| Stored data |
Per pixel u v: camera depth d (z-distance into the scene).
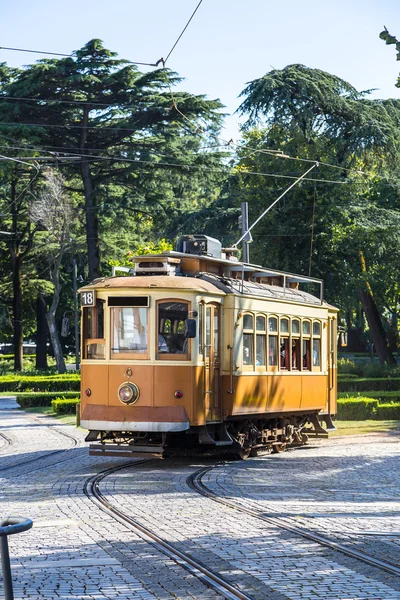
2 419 32.56
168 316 17.08
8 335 73.00
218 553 9.16
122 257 51.66
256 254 43.97
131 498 13.10
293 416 22.09
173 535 10.12
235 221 43.91
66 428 28.11
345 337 25.27
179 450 20.06
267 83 40.00
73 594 7.53
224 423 18.38
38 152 43.75
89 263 50.47
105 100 45.28
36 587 7.74
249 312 19.02
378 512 12.02
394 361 51.03
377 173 43.66
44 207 51.53
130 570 8.42
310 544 9.63
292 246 43.84
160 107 43.22
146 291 17.05
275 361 20.28
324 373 23.19
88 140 46.31
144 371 16.94
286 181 43.41
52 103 44.28
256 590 7.68
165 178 45.59
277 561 8.80
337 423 30.66
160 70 44.19
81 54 44.47
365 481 15.57
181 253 18.69
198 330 17.25
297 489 14.46
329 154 42.38
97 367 17.31
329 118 41.84
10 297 67.06
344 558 8.97
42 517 11.38
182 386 16.88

| Activity |
Of all the entries above, retype exactly the lines from the line with "224 423 18.38" to the line with "52 103 44.28", both included, and no others.

| Output for this task |
224 423 18.38
38 152 43.75
89 263 50.47
105 100 45.28
36 587 7.74
249 312 19.02
378 512 12.02
394 361 51.03
377 173 43.66
44 207 51.53
130 570 8.42
310 544 9.63
292 246 43.84
160 107 43.22
146 291 17.05
275 361 20.28
324 373 23.19
88 140 46.31
144 371 16.94
286 181 43.41
52 103 44.28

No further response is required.